Pero yo diría que no, que no fue el cáncer el que lo mató, sino su Otro. Yo creo que el yo impostado, el que la mirada de los otros le impuso, asesinó a su yo esencial, que la tristeza que tuvo su valiente alegría lo mató para siempre, quejóse Merlo, incapaz de quererse a sí mismo pero incapaz también de suicidarse a la manera clásica (es decir, de un golpe contundente y certero, tipo salto por la ventana, corte de muñecas o ahorcamiento), se fue matando lentamente: no dejó de fumar porque no quería vivir.

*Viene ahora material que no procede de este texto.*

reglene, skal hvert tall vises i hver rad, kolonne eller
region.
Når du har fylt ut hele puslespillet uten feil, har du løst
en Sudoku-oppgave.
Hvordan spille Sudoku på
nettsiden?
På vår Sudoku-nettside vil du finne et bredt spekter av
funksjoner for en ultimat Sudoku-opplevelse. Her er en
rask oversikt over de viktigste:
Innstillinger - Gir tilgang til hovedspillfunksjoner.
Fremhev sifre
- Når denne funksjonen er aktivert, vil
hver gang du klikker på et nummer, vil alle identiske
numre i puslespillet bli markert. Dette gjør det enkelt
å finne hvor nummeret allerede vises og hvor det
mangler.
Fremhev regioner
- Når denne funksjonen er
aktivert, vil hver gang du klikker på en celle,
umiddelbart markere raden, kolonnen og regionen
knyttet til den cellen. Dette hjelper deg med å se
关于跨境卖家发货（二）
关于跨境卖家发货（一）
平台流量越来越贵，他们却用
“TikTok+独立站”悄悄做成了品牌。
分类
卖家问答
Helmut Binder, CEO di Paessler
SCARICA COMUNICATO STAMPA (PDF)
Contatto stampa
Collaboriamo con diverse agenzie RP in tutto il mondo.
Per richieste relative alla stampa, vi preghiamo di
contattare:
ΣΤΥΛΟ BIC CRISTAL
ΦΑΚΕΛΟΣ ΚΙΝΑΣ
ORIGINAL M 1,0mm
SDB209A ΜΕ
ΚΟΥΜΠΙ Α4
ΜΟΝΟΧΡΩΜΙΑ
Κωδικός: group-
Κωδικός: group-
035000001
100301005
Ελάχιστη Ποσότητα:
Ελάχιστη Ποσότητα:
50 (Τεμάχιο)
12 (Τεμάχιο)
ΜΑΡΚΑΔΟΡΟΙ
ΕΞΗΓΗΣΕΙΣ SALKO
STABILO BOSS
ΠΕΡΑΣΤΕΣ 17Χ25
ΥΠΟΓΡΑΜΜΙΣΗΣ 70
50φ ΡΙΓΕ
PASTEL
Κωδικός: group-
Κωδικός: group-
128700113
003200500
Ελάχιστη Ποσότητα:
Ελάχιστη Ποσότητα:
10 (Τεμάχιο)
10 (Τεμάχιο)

Cuando José Merlo murió yo tenía veintiséis años y ya no llevaba túnicas ni muñequeras, entre otras cosas porque ya no estaban de moda, y había acabado la carrera y me sabía por supuesto de memoria a Lorca y a Cernuda (cambié las túnicas por unos vaqueros y las muñequeras por una pulsera de plata azteca que me regaló Sonia con ocasión de mi vigésimo cumpleaños), ya no escuchaba a The Cure sino a Portishead, pagaba yo misma mis facturas y la hipoteca de mi apartamento y, aunque desde fuera pareciera una, y entera, desde dentro éramos dos.